· 2 min read · News

Companies need the right talent strategy to avoid a skills shortage that could jeopardise their recovery from recession

Published:

Companies must put their people first in the recovery or risk experiencing deep talent erosion and sustained underperformance, employers have been warned.

According to a worldwide survey of senior managers, sponsored by StepStone Solutions, two years of cutbacks have undermined workplace trust. Combined with increasing demand for executive talent and a sharp drop in graduate recruitment, the survey has found that companies without the right talent strategies risk developing a major skills shortage just when they need employees' energy and commitment the most.

According to Companies at the Crossroads, researched and written by the Economist Intelligence Unit, nearly one third (29%) of the business executives said employee engagement is low and they expect to lose key people as talent demand grows.  

At the same time, graduate recruitment has also been dramatically affected, with 6% of respondents saying graduate recruitment would be a focus for their organisation in 2010 - compared with 50% of respondents in 2009.  

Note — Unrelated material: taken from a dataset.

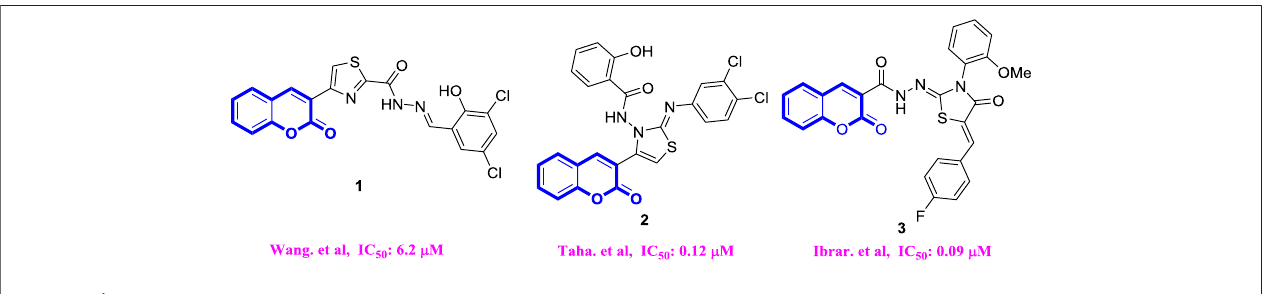
FIGURE 1 | α -glucosidase inhibitors containing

Meanwhile, talent has moved fast up the boardroom agenda. The availability of talent has risen to overall third as a driver of growth (voiced by 46% of respondents), sitting behind only economic recovery and credit availability.

More than four out of 10 employers (41%) agreed they have a shortage of talent in their organisation and 44% find it increasingly difficult to recruit talented employees.

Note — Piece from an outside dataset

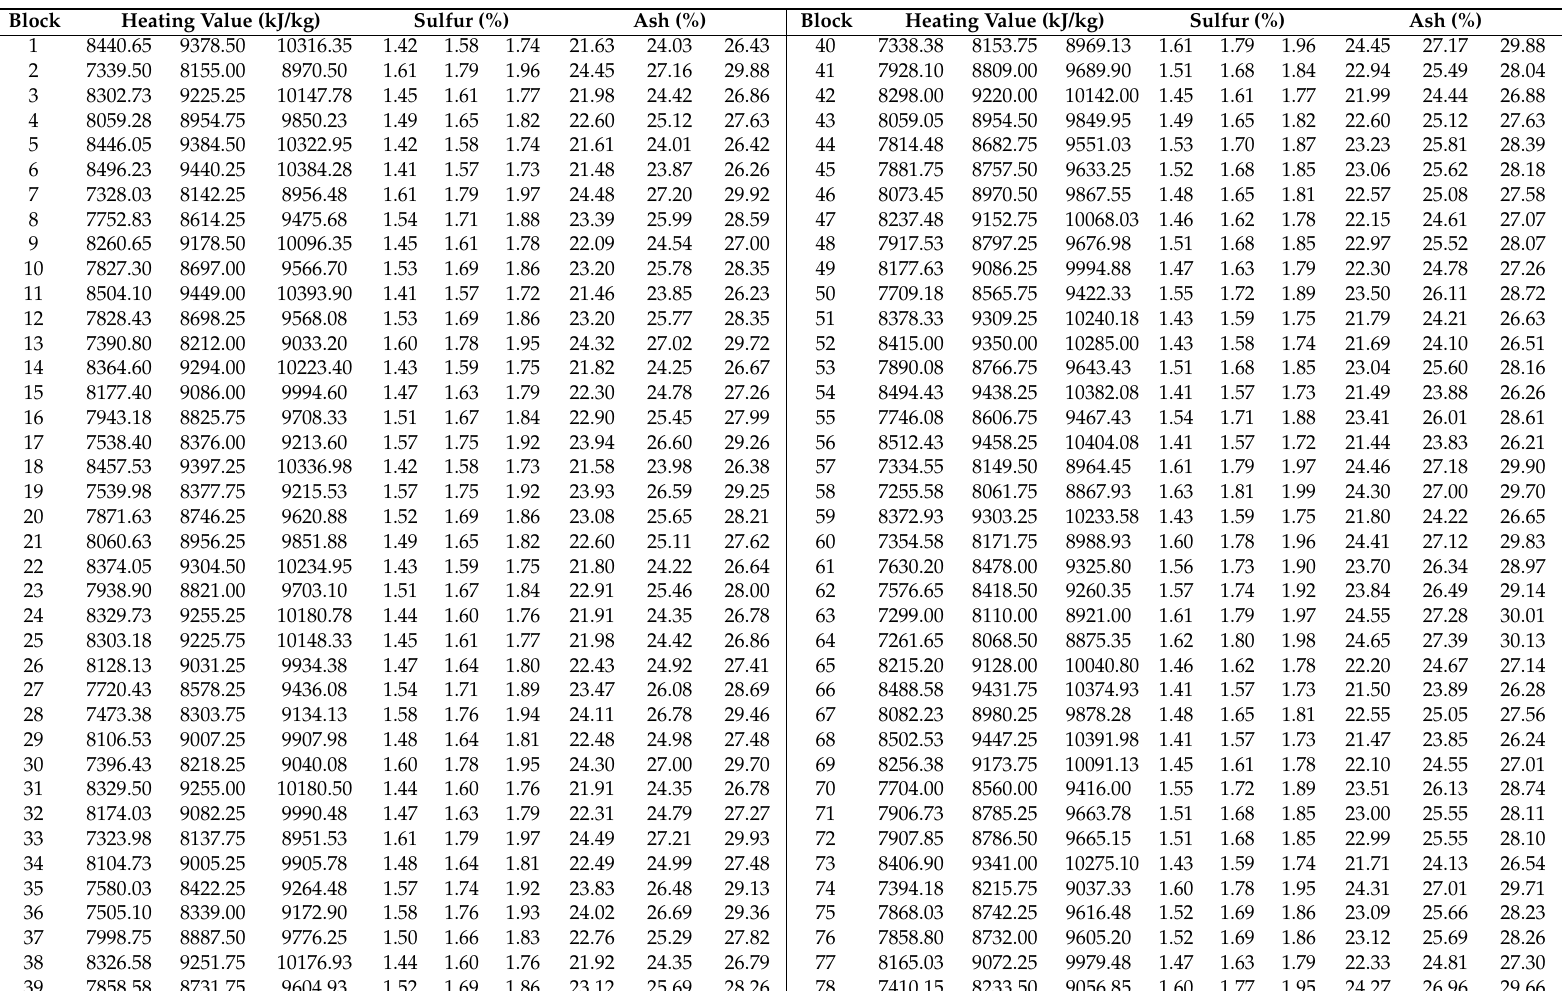
Table 1. Attributes of the mineable coal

One respondent in two plans to ramp up recruitment over the coming year;  only 18% still plan to reduce or freeze headcounts, 16% of line managers said that staff were fully engaged with the business, yet this is not recognised in many boardrooms, with 38% of CEOs saying that trust is ‘high'.

The top three priorities for talent investments for 2010 are:

  • Performance management (voiced by 46% of respondents)
  • Leadership development (41%)
  • Training and development (36%)


For younger workers 50% cited career development as their biggest priority, but this dropped to just 1% for the over-50s. Similarly almost 40% of older workers cited non-salary benefits as important, dropping to just 2% among 20-30 year-olds.

 Matthew Parker, group managing director at StepStone Solutions, said: "This research among global leaders shows that they understand the need to focus on their talent, but that greater action is needed today to create talent strategies for the future.  It is particularly worrying to see low trust among middle-level employees going hand-in-hand with low graduate recruitment and an ongoing demand for senior executive talent.  

"Left unaddressed these problems constitute a perfect storm for businesses, as the most capable employees head for the exit and fresh talent is not recruited. These trends have serious, long-term implications for any business in a recovering economy and they require urgent attention."

The survey, undertaken in December 2009, covered over 400 senior managers primarily in major corporations in the US, Europe, and Asia-Pacific.